Das menschliche Haar wächst in Zyklen – und das, wie Dr. Skorupka betont, bewusst asynchron. „Wäre das anders, würden wir alle zeitweise kahl“, sagt sie. Zwischen 150 und 200 Haare pro Quadratzentimeter bedecken die Kopfhaut, jedes wächst etwa einen Zentimeter pro Monat und lebt zwei bis sechs Jahre. Rund 90 Prozent des sichtbaren Haares bestehen aus totem Horn – was erklärt, warum äußere Einflüsse dem Haar selbst, nicht aber dem Follikel schaden. Krankhaft wird der Ausfall dann, wenn er das natürliche Maß dauerhaft überschreitet: „Wer über Wochen hinweg täglich mehr als hundert Haare verliert, sollte das ernst nehmen und abklären lassen.“
Wie lässt sich Haarausfall verhindern?
Das hängt entscheidend von der Ursache ab. Bei der häufigsten Form, der androgenetischen Alopezie, ist genetische Veranlagung der Treiber – vollständig verhindern lässt sie sich nicht. Der Mechanismus dahinter ist biochemisch präzise: Testosteron wird zu Dihydrotestosteron (DHT) umgewandelt, das die Haarfollikel hemmt und schließlich verzwergt. „Das Haar wird feiner, kürzer, irgendwann unsichtbar“, sagt Skorupka.
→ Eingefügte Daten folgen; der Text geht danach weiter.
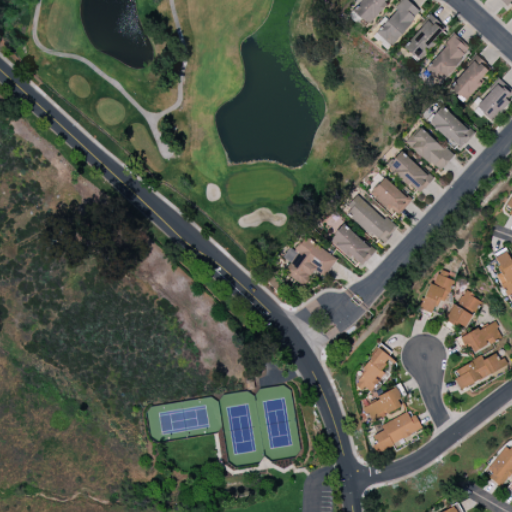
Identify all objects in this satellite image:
building: (506, 1)
building: (368, 8)
building: (396, 20)
road: (485, 25)
building: (422, 38)
building: (446, 59)
building: (468, 81)
building: (493, 99)
park: (209, 107)
building: (449, 127)
building: (428, 149)
building: (408, 172)
road: (143, 181)
building: (390, 196)
building: (509, 206)
building: (369, 220)
road: (504, 235)
road: (407, 242)
building: (350, 246)
building: (307, 262)
road: (212, 268)
building: (504, 272)
road: (417, 281)
building: (436, 292)
building: (463, 310)
building: (481, 337)
park: (68, 338)
building: (372, 369)
building: (475, 371)
road: (433, 397)
building: (382, 406)
building: (396, 430)
road: (436, 449)
building: (501, 467)
road: (312, 479)
building: (511, 488)
road: (487, 501)
building: (454, 510)
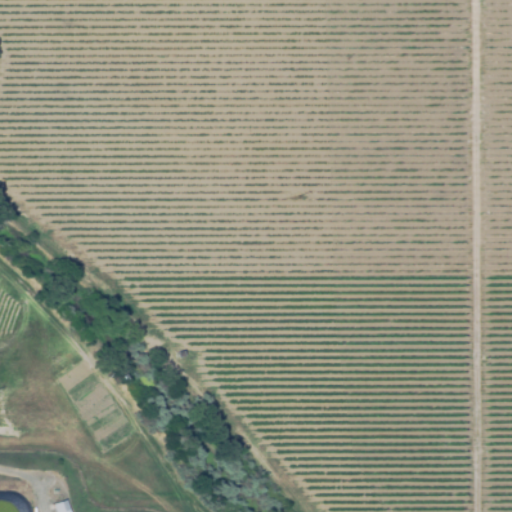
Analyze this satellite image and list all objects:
road: (156, 350)
building: (112, 459)
building: (49, 506)
building: (53, 506)
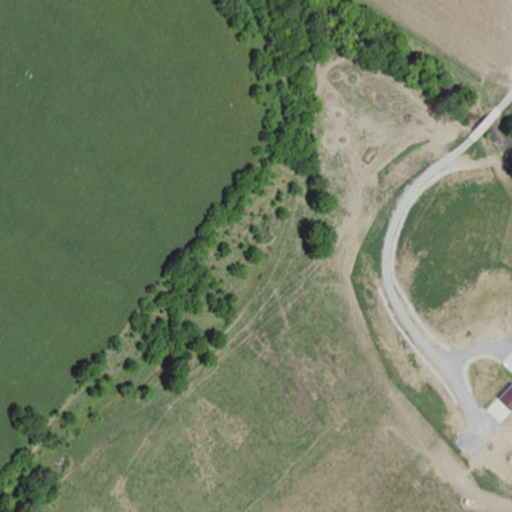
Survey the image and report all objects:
road: (396, 207)
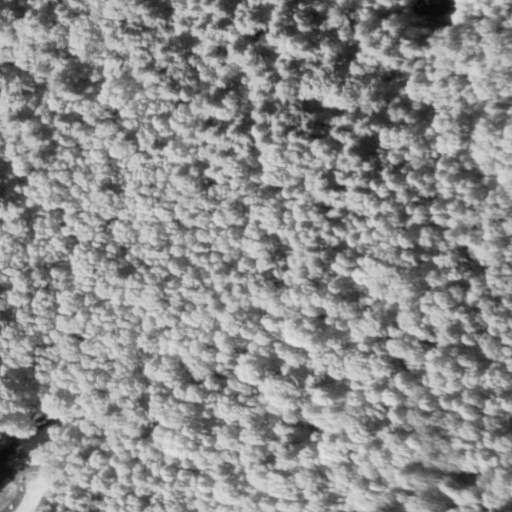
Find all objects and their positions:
building: (437, 7)
building: (49, 505)
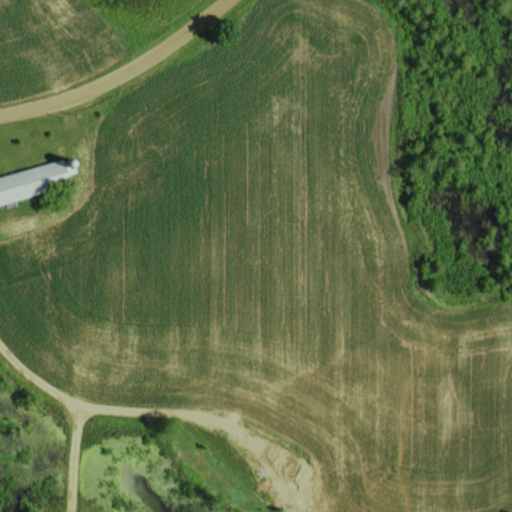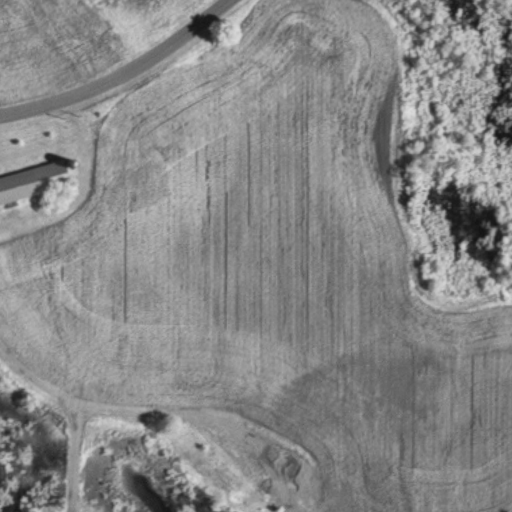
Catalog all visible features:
road: (119, 73)
building: (30, 179)
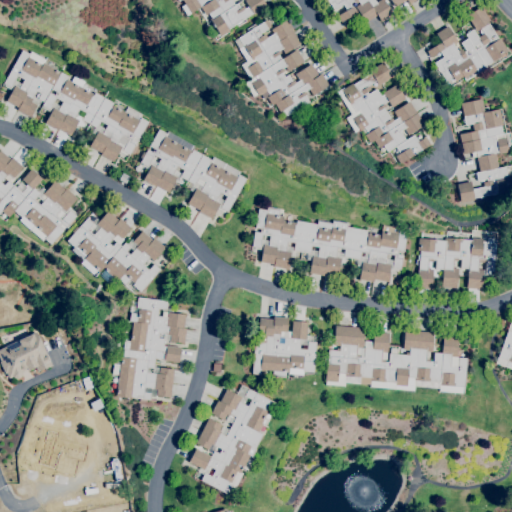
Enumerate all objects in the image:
road: (510, 1)
building: (362, 8)
building: (365, 8)
building: (223, 11)
building: (223, 11)
building: (464, 49)
building: (467, 49)
road: (360, 57)
building: (276, 67)
building: (277, 67)
road: (429, 99)
building: (72, 106)
building: (73, 107)
building: (382, 114)
building: (382, 117)
building: (483, 150)
building: (191, 173)
building: (190, 174)
building: (33, 200)
building: (34, 201)
building: (325, 245)
building: (327, 245)
building: (115, 250)
building: (114, 251)
building: (455, 259)
building: (454, 260)
road: (233, 278)
building: (282, 346)
building: (506, 347)
building: (281, 348)
building: (148, 349)
building: (148, 350)
building: (506, 350)
building: (22, 356)
building: (391, 360)
building: (394, 361)
road: (25, 383)
road: (192, 395)
building: (228, 437)
building: (230, 438)
building: (58, 450)
building: (58, 450)
road: (39, 500)
building: (222, 511)
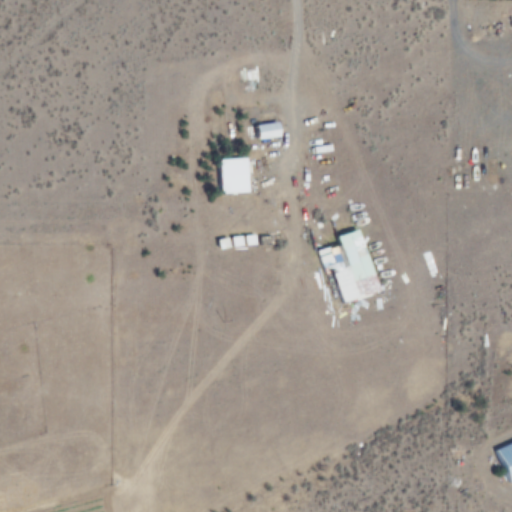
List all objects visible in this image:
road: (293, 67)
building: (229, 175)
building: (343, 271)
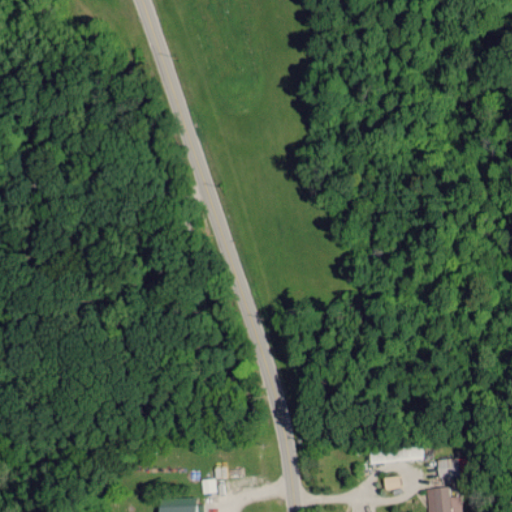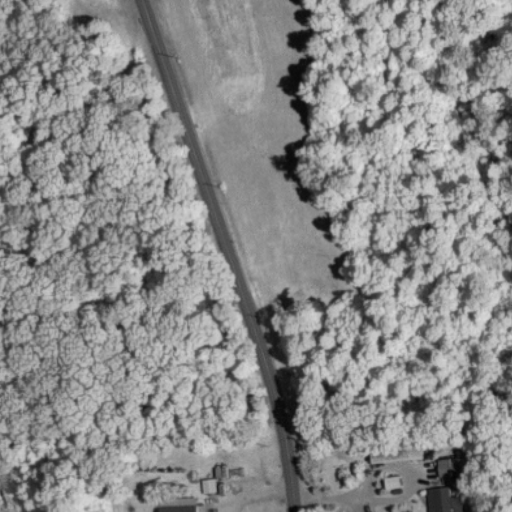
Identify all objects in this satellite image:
road: (227, 253)
building: (448, 466)
building: (207, 483)
building: (441, 499)
building: (177, 504)
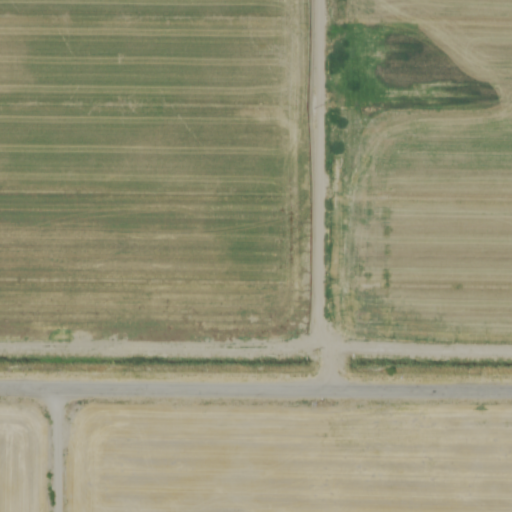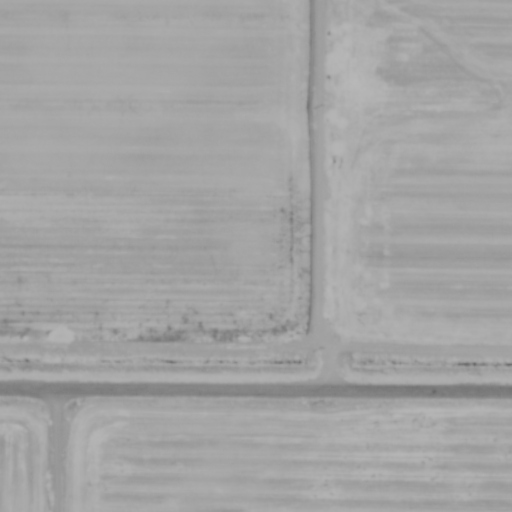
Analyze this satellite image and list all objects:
crop: (255, 256)
road: (255, 388)
crop: (164, 444)
road: (59, 449)
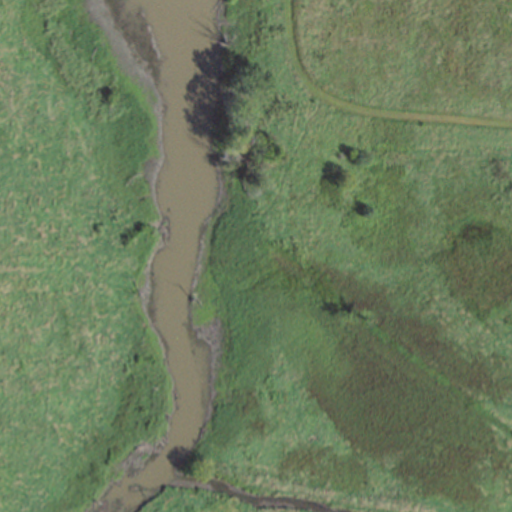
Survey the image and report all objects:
road: (362, 111)
river: (195, 264)
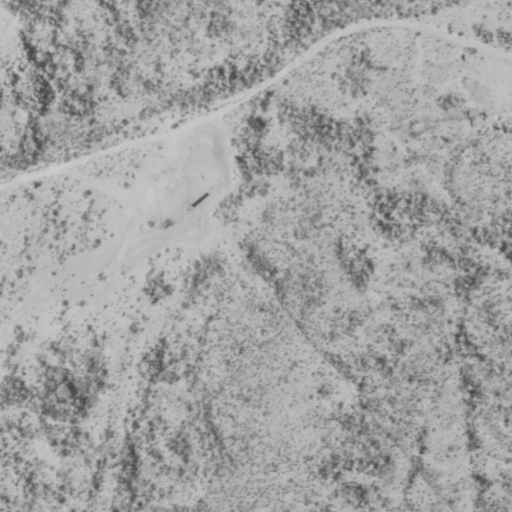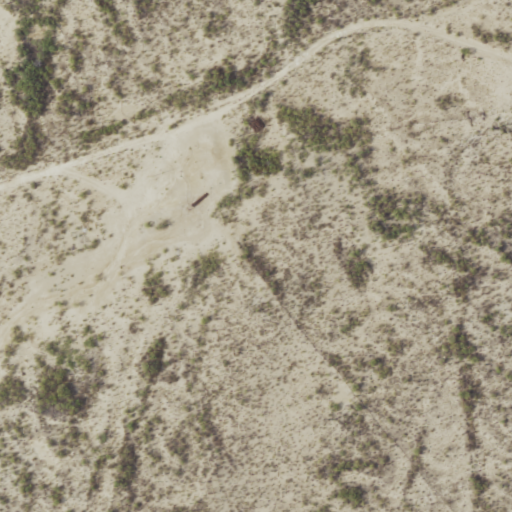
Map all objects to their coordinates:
road: (257, 83)
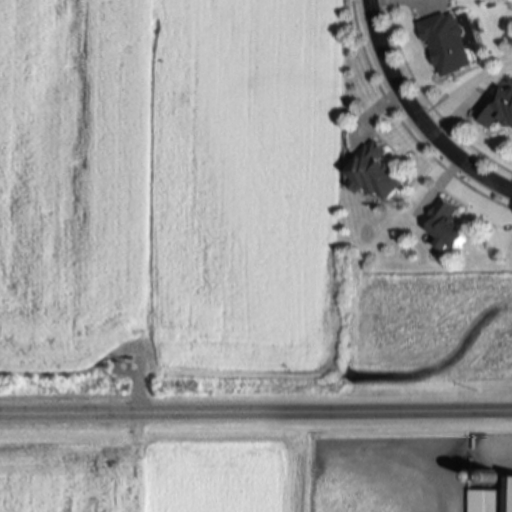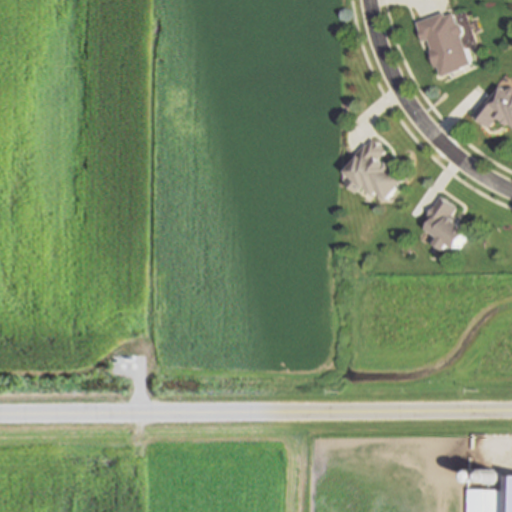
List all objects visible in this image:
building: (449, 41)
building: (446, 45)
road: (397, 86)
building: (498, 107)
building: (497, 108)
building: (379, 170)
building: (376, 173)
road: (482, 175)
building: (449, 224)
building: (446, 228)
road: (256, 412)
crop: (236, 465)
building: (508, 493)
building: (489, 495)
building: (485, 498)
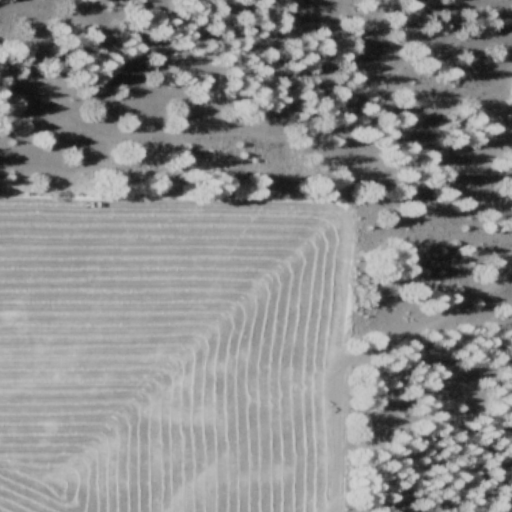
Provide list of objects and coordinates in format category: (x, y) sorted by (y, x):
road: (418, 319)
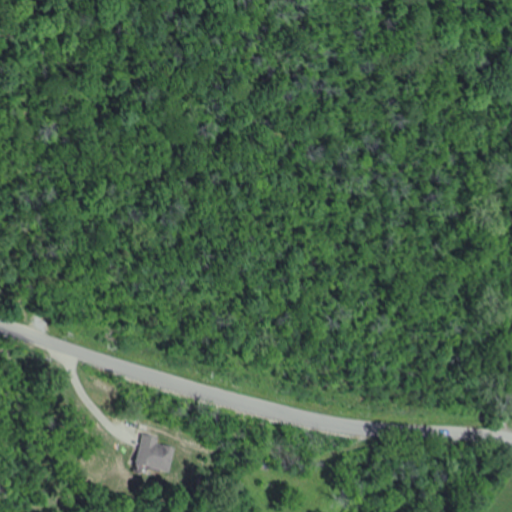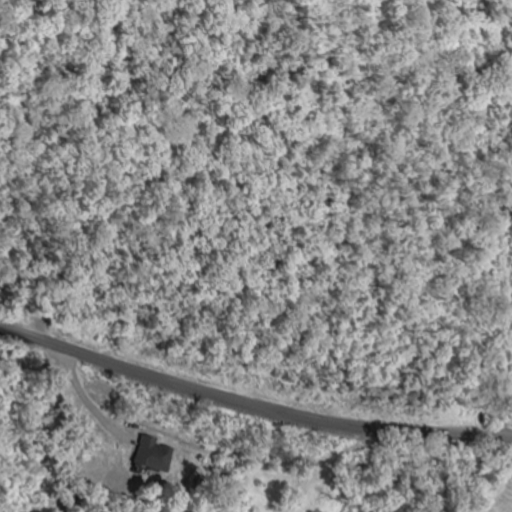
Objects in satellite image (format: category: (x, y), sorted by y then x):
road: (250, 403)
building: (158, 454)
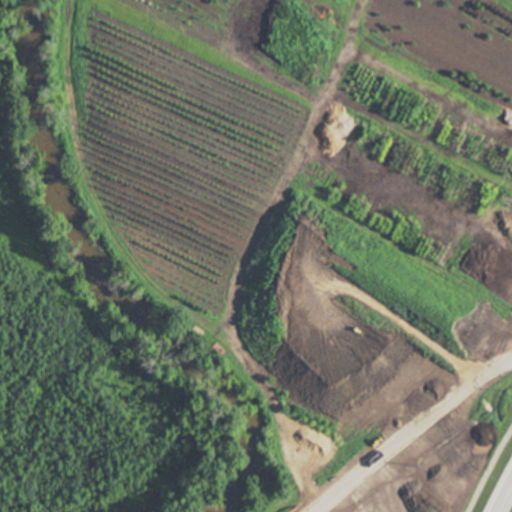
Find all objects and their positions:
crop: (511, 0)
park: (5, 30)
river: (107, 286)
road: (412, 433)
road: (489, 468)
road: (504, 497)
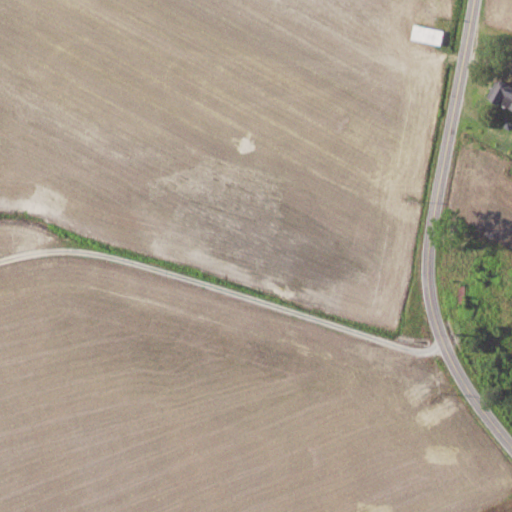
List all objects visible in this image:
road: (428, 232)
road: (225, 289)
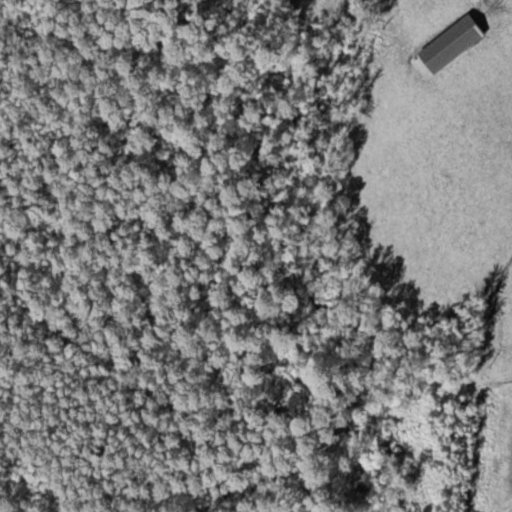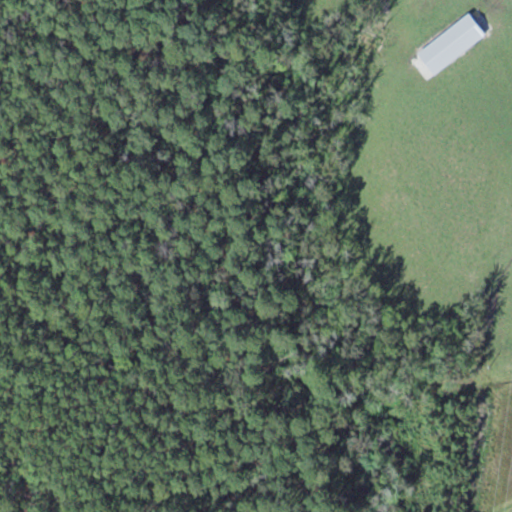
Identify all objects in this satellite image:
building: (454, 42)
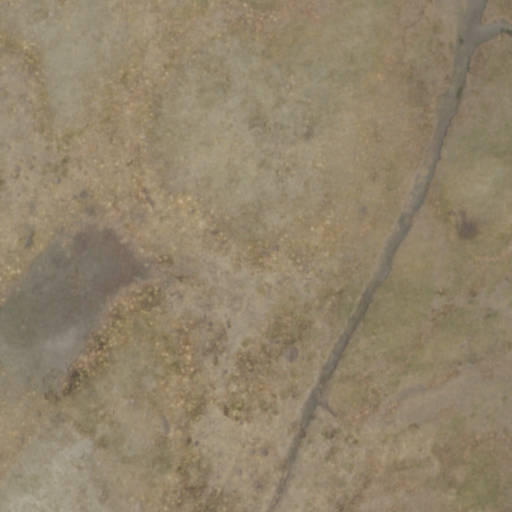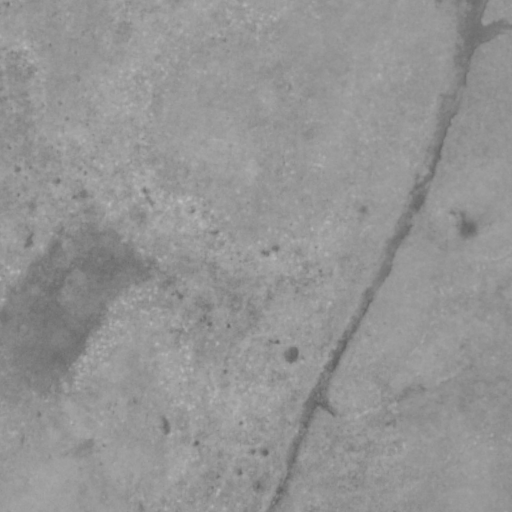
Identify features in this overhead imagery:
crop: (256, 255)
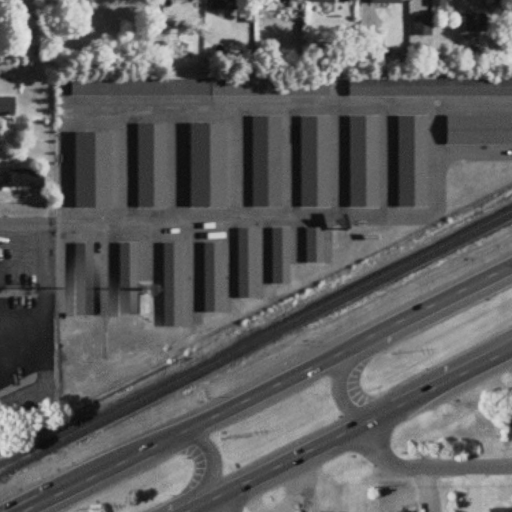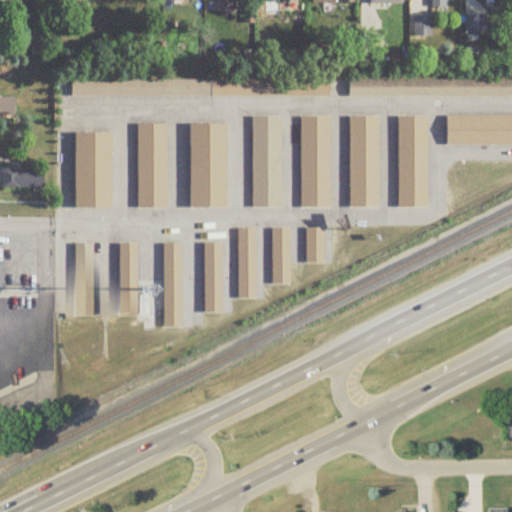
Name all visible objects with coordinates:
building: (6, 0)
building: (181, 0)
building: (490, 0)
building: (225, 1)
building: (289, 1)
building: (333, 2)
building: (385, 3)
building: (439, 3)
building: (475, 24)
building: (423, 27)
building: (197, 82)
building: (429, 82)
building: (200, 89)
building: (429, 89)
building: (7, 107)
road: (507, 121)
building: (478, 126)
building: (478, 131)
road: (435, 135)
building: (263, 157)
building: (315, 157)
building: (362, 157)
building: (411, 158)
building: (149, 159)
building: (206, 159)
road: (337, 161)
road: (387, 161)
road: (290, 162)
road: (235, 163)
building: (266, 163)
building: (412, 163)
road: (119, 164)
road: (176, 164)
building: (315, 164)
building: (363, 164)
building: (89, 165)
building: (207, 167)
building: (152, 168)
building: (92, 172)
building: (26, 180)
building: (314, 242)
building: (314, 247)
parking lot: (28, 250)
building: (278, 251)
building: (280, 257)
building: (245, 259)
building: (246, 264)
building: (1, 273)
building: (83, 273)
building: (125, 273)
building: (212, 273)
building: (0, 276)
building: (171, 278)
building: (213, 279)
building: (83, 280)
building: (128, 280)
building: (172, 287)
railway: (256, 339)
road: (340, 380)
road: (265, 389)
road: (347, 429)
road: (426, 466)
road: (215, 472)
road: (227, 502)
building: (497, 510)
Anders bei reaktivem Haarausfall, dem sogenannten telogenen Effluvium: Stress, Infekte oder hormonelle Schwankungen lassen den Haarwuchszyklus aus dem Takt geraten – allerdings ist die Misere reversibel, wenn die Ursache beseitigt wird. Auch Prävention ergibt deshalb Sinn. Skorupka empfiehlt, das Blutbild regelmäßig prüfen zu lassen, insbesondere Ferritin, den Schilddrüsenwert TSH und Vitamin D. Eisenmangel trifft vor allem junge Frauen und bleibt häufig unerkannt. Ohne bekannten Mangel zu supplementieren sei aber auch keine Lösung. „Die Diagnose beginnt im Labor“, so Skorupka.

Margaretha Skorupka erklärte beim Medizintalk, wie es zu Haarausfall kommen kann, wie man vorbeugt und therapiert.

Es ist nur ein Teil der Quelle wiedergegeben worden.